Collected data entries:
-------------------------

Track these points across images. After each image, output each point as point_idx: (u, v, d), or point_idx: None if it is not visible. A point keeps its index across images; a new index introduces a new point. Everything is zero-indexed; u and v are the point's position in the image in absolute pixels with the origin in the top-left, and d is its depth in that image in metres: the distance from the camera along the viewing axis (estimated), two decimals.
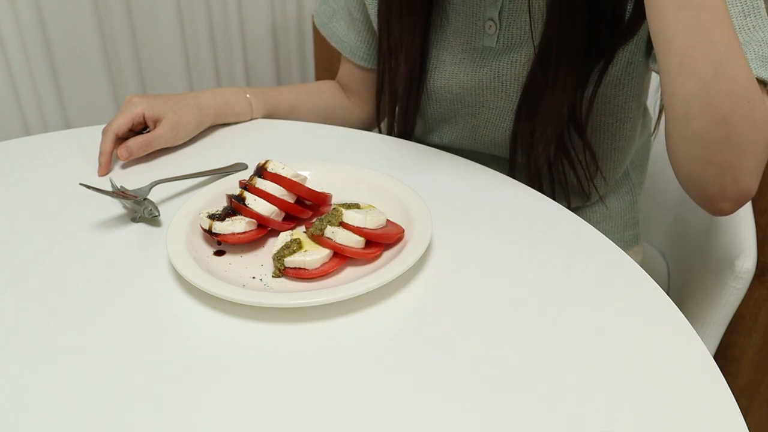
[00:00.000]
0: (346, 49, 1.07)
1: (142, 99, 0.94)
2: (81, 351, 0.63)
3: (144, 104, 0.93)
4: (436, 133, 1.03)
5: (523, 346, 0.62)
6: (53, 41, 1.46)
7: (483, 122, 0.96)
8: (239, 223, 0.72)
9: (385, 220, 0.73)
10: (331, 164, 0.86)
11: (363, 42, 1.06)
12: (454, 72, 0.94)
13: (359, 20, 1.04)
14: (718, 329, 0.92)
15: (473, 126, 0.97)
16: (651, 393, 0.58)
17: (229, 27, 1.65)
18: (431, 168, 0.90)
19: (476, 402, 0.57)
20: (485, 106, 0.94)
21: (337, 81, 1.15)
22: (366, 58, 1.07)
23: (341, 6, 1.06)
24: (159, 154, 0.94)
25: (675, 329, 0.65)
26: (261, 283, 0.69)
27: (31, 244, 0.77)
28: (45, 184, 0.88)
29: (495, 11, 0.88)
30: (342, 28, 1.06)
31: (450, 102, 0.97)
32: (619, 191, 1.02)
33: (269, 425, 0.56)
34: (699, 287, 0.95)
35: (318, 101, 1.11)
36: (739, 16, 0.75)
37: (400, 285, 0.68)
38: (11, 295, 0.70)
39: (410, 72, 0.95)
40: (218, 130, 1.02)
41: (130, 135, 0.94)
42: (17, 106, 1.45)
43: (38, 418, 0.56)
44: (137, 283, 0.71)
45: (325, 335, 0.64)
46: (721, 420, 0.55)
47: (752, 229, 0.92)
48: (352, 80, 1.12)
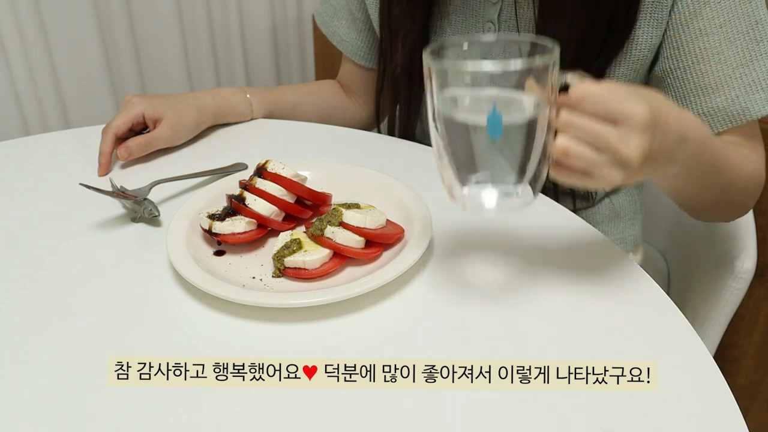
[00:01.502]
0: (347, 48, 1.07)
1: (141, 99, 0.94)
2: (81, 351, 0.63)
3: (143, 104, 0.93)
4: None
5: (522, 346, 0.62)
6: (53, 41, 1.45)
7: None
8: (239, 223, 0.72)
9: (385, 220, 0.73)
10: (331, 164, 0.86)
11: (364, 41, 1.06)
12: None
13: (360, 20, 1.04)
14: (718, 329, 0.92)
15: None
16: (651, 393, 0.58)
17: (229, 27, 1.65)
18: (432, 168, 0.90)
19: (476, 401, 0.57)
20: None
21: (337, 81, 1.15)
22: (367, 58, 1.07)
23: (342, 5, 1.06)
24: (159, 154, 0.94)
25: (675, 329, 0.65)
26: (261, 283, 0.69)
27: (31, 244, 0.77)
28: (45, 184, 0.88)
29: (494, 13, 0.88)
30: (343, 27, 1.06)
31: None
32: (620, 192, 1.02)
33: (269, 425, 0.56)
34: (699, 287, 0.95)
35: (318, 101, 1.11)
36: (751, 43, 0.77)
37: (400, 285, 0.68)
38: (11, 295, 0.70)
39: (409, 58, 0.93)
40: (218, 130, 1.02)
41: (129, 135, 0.94)
42: (17, 106, 1.45)
43: (39, 418, 0.56)
44: (137, 283, 0.71)
45: (325, 335, 0.64)
46: (721, 420, 0.55)
47: (752, 229, 0.92)
48: (352, 80, 1.12)
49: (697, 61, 0.79)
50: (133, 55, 1.56)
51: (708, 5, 0.76)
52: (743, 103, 0.78)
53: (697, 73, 0.79)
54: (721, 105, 0.79)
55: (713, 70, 0.78)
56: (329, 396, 0.58)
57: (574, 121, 0.54)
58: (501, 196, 0.57)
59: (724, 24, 0.76)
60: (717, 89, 0.79)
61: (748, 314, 1.37)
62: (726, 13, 0.76)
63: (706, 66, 0.79)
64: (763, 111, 0.78)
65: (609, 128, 0.54)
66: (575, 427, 0.55)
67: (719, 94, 0.79)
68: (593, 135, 0.54)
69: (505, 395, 0.58)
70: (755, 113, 0.78)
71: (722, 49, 0.77)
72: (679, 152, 0.60)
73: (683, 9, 0.77)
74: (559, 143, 0.54)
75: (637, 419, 0.55)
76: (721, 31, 0.77)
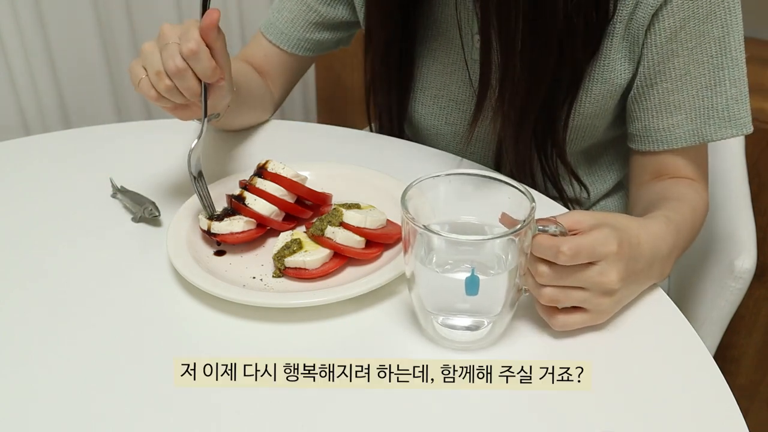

-------------------------

Exercise brief
The data must be repeated exactly. Any pictures in it are to be left out.

Answer box
Track these points across images. After each image, output each point as point_idx: (u, v, d), or point_idx: None if it is not visible. A point keeps its index across images; a new index introduces a new point. Everything is zero-indexed; u and v are the point's position in the image in absolute pixels with the origin in the top-left, and d is its depth in that image in metres: the distance from the camera along the viewing axis (estimated), two decimals.
[00:00.000]
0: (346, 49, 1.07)
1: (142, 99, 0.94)
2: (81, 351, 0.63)
3: (144, 104, 0.93)
4: (436, 133, 1.03)
5: (523, 346, 0.62)
6: (53, 41, 1.46)
7: (483, 122, 0.96)
8: (239, 223, 0.72)
9: (385, 220, 0.73)
10: (331, 164, 0.86)
11: (363, 42, 1.06)
12: (454, 72, 0.94)
13: (359, 20, 1.04)
14: (718, 329, 0.92)
15: (473, 126, 0.97)
16: (651, 393, 0.58)
17: (229, 27, 1.65)
18: (431, 168, 0.90)
19: (476, 402, 0.57)
20: (485, 106, 0.94)
21: (337, 81, 1.15)
22: (366, 58, 1.07)
23: (341, 6, 1.06)
24: (159, 154, 0.94)
25: (675, 329, 0.65)
26: (261, 283, 0.69)
27: (31, 244, 0.77)
28: (45, 184, 0.88)
29: (495, 11, 0.88)
30: (342, 28, 1.06)
31: (450, 102, 0.97)
32: (619, 191, 1.02)
33: (269, 425, 0.56)
34: (699, 287, 0.95)
35: (318, 101, 1.11)
36: (739, 16, 0.75)
37: (400, 285, 0.68)
38: (11, 295, 0.70)
39: (410, 72, 0.95)
40: (218, 130, 1.02)
41: (130, 135, 0.94)
42: (17, 106, 1.45)
43: (38, 418, 0.56)
44: (137, 283, 0.71)
45: (325, 335, 0.64)
46: (721, 420, 0.55)
47: (752, 229, 0.92)
48: (352, 80, 1.12)
[00:01.502]
0: (347, 48, 1.07)
1: (141, 99, 0.94)
2: (81, 351, 0.63)
3: (143, 104, 0.93)
4: None
5: (522, 346, 0.62)
6: (53, 41, 1.45)
7: None
8: (239, 223, 0.72)
9: (385, 220, 0.73)
10: (331, 164, 0.86)
11: (364, 41, 1.06)
12: None
13: (360, 20, 1.04)
14: (718, 329, 0.92)
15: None
16: (651, 393, 0.58)
17: (229, 27, 1.65)
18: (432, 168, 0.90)
19: (476, 401, 0.57)
20: None
21: (337, 81, 1.15)
22: (367, 58, 1.07)
23: (342, 5, 1.06)
24: (159, 154, 0.94)
25: (675, 329, 0.65)
26: (261, 283, 0.69)
27: (31, 244, 0.77)
28: (45, 184, 0.88)
29: (494, 13, 0.88)
30: (343, 27, 1.06)
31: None
32: (620, 192, 1.02)
33: (269, 425, 0.56)
34: (699, 287, 0.95)
35: (318, 101, 1.11)
36: (751, 43, 0.77)
37: (400, 285, 0.68)
38: (11, 295, 0.70)
39: (409, 58, 0.93)
40: (218, 130, 1.02)
41: (129, 135, 0.94)
42: (17, 106, 1.45)
43: (39, 418, 0.56)
44: (137, 283, 0.71)
45: (325, 335, 0.64)
46: (721, 420, 0.55)
47: (752, 229, 0.92)
48: (352, 80, 1.12)
49: (697, 61, 0.79)
50: (133, 55, 1.56)
51: (708, 5, 0.76)
52: (743, 103, 0.78)
53: (697, 73, 0.79)
54: (721, 105, 0.79)
55: (713, 70, 0.78)
56: (329, 396, 0.58)
57: (574, 121, 0.54)
58: (501, 196, 0.57)
59: (724, 24, 0.76)
60: (717, 89, 0.79)
61: (748, 314, 1.37)
62: (726, 13, 0.76)
63: (706, 66, 0.79)
64: (763, 111, 0.78)
65: (609, 128, 0.54)
66: (575, 427, 0.55)
67: (719, 94, 0.79)
68: (593, 135, 0.54)
69: (505, 395, 0.58)
70: (755, 113, 0.78)
71: (722, 49, 0.77)
72: (679, 152, 0.60)
73: (683, 9, 0.77)
74: (559, 143, 0.54)
75: (637, 419, 0.55)
76: (721, 31, 0.77)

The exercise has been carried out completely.